All source code for the projects described in the paper can be found at https://github.com/UBC-ECE-Sasha/PIM-HDC.

#### REFERENCES

- F. Devaux, "The true processing in memory accelerator," in 2019 IEEE Hot Chips 31 Symposium (HCS), pp. 1–24, IEEE Computer Society, 2019.
- [2] G. Karunaratne, M. Le Gallo, G. Cherubini, L. Benini, A. Rahimi, and A. Sebastian, "In-memory hyperdimensional computing," *Nature Electronics*, vol. 3, no. 6, pp. 327–337, 2020.

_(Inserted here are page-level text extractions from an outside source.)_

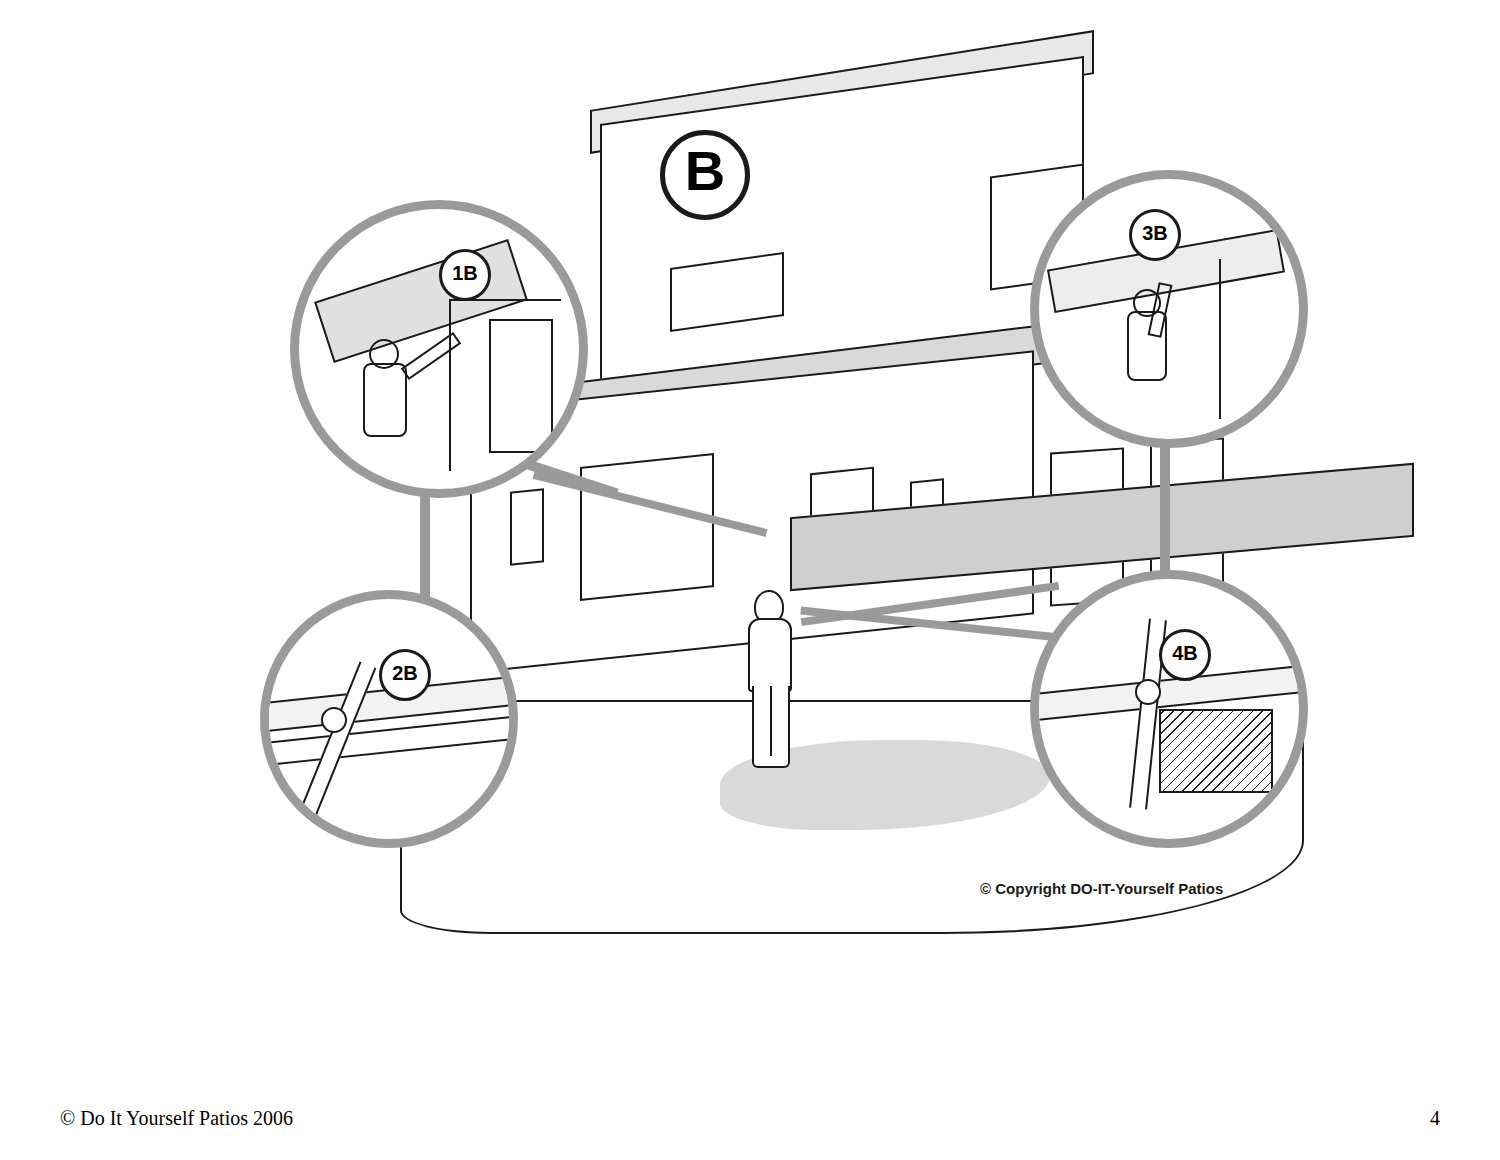B
1B
2B
3B
4B
© Copyright DO-IT-Yourself Patios
© Do It Yourself Patios 2006 4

- [3] J. Nider, C. Mustard, A. Zoltan, J. Ramsden, L. Liu, J. Grossbard, M. Dashti, R. Jodin, A. Ghiti, J. Chauzi, *et al.*, "A case study of {Processing-in-Memory} in {off-the-Shelf} systems," in 2021 USENIX Annual Technical Conference (USENIX ATC 21), pp. 117–130, 2021.
- [4] F. Montagna, A. Rahimi, S. Benatti, D. Rossi, and L. Benini, "Pulp-hd: Accelerating brain-inspired high-dimensional computing on a parallel ultra-low power platform," in 2018 55th ACM/ESDA/IEEE Design Automation Conference (DAC), pp. 1– 6, 2018.
- [5] W. Weber and A. Gupta, "Exploring the benefits of multiple hardware contexts in a multiprocessor architecture: Preliminary results," in *The 16th Annual International Symposium on Computer Architecture*, pp. 273–280, May 1989.
- [6] J. Gómez-Luna, I. El Hajj, I. Fernandez, C. Giannoula, G. F. Oliveira, and O. Mutlu, "Benchmarking memory-centric computing systems: Analysis of real processing-in-memory hardware," in 2021 12th International Green and Sustainable Computing Conference (IGSC), pp. 1–7, IEEE, 2021.